I looked at schools like NYU and Yale, but after doing the math and I saw no way I could afford them.
At NYU they would take about 12 new lighting design students each year and weed them out to just a few and then maybe offer some financial aid.
At the University of Michigan they only took 2 lighting students each year and if you got in you got a full fellowship.
Even as a kid I knew about the University of Michigan and Michigan Football, got to love those helmets, but I had never thought I would end up there.
But I applied and waited to see what would happen.
I was surprised when I soon got a letter inviting me for an interview.
I put together a portfolio and flew out to Michigan.
I stayed at the house of the former Buffalo student who was just finishing up his MFA there.
I got the tour, saw a play in the big theatre and even went to a party one night and most important I survived the interview.
I laid out my work; drafting’s of light plots, ground plans and various working drawings, plus a few painted set renderings and my simple watercolor of a paper bag.
I remember the Costume Design teacher, Zelma Weisfeld, picking it up by the edges as if it was dirty and asked me if I painted it.
I said yes.
Paper Bag Watercolor 1978
She made no other comment good or bad.
I was not sure what to think but I felt I had done OK.
I returned to Buffalo and waited.
A few weeks letter I got a letter from Michigan and was excited and anxious to open it.
I was second runner up and put on the wait list.
Oh well, I was not sure what that would mean so I focused on the current play or concert, went back to work and waited to see what would happen.
There were plenty of other things to keep me busy, good and bad.
College can be isolating, no really do not see many children or old people and the real world seems to be out there but not on campus, but a few events happened to bring me back to reality.

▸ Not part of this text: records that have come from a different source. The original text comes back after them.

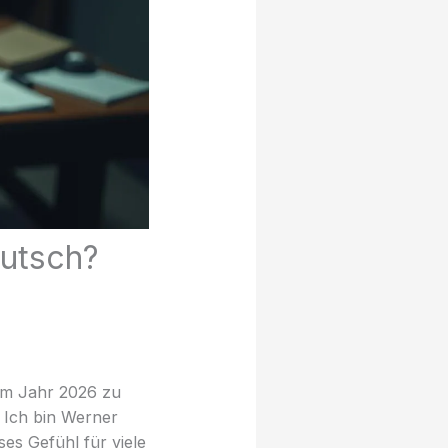
utsch?
im Jahr 2026 zu
? Ich bin Werner
ses Gefühl für viele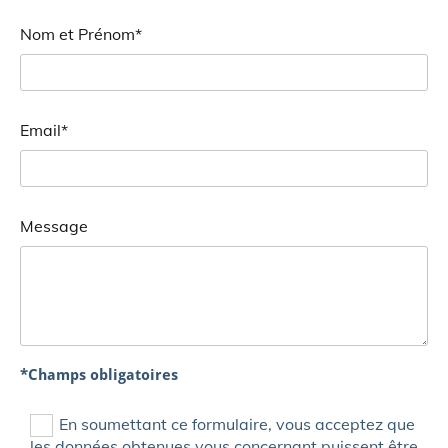
Nom et Prénom*
Email*
Message
*Champs obligatoires
En soumettant ce formulaire, vous acceptez que
les données obtenues vous concernant puissent être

One of my housemates had to leave school because he had cancer and needed treatment.
Wow, very scary and strange and nobody knew what to say or do except wish him well.
Also in the middle of the semester my friend and former roommate Matt was working in the Theatre when he had an accident.
Now a few years before someone had cut his finger on the table saw and I got a nice big electrical shock, but this was serious.
Matt was working in the Theatre, working up on the lighting catwalks when he fell through the trap door that led down a ladder to the floor.
He fractured bones in his back and hip and was in the hospital for the most of the rest of the school year.
He easily could have been killed or paralyzed; although he recovered I know he is in pain until this day.
These events smack you in the face and cut through the fog of youth and make you face the real world whether you want to or not you are ready.
Sometime near the end of the year I got another letter from Michigan, someone had declined admission and I was offered a place in the fall class.
My future, at least for the next two years was set, and I was very happy and excited, and during my last few weeks at college everything I did was fun and looked great to me.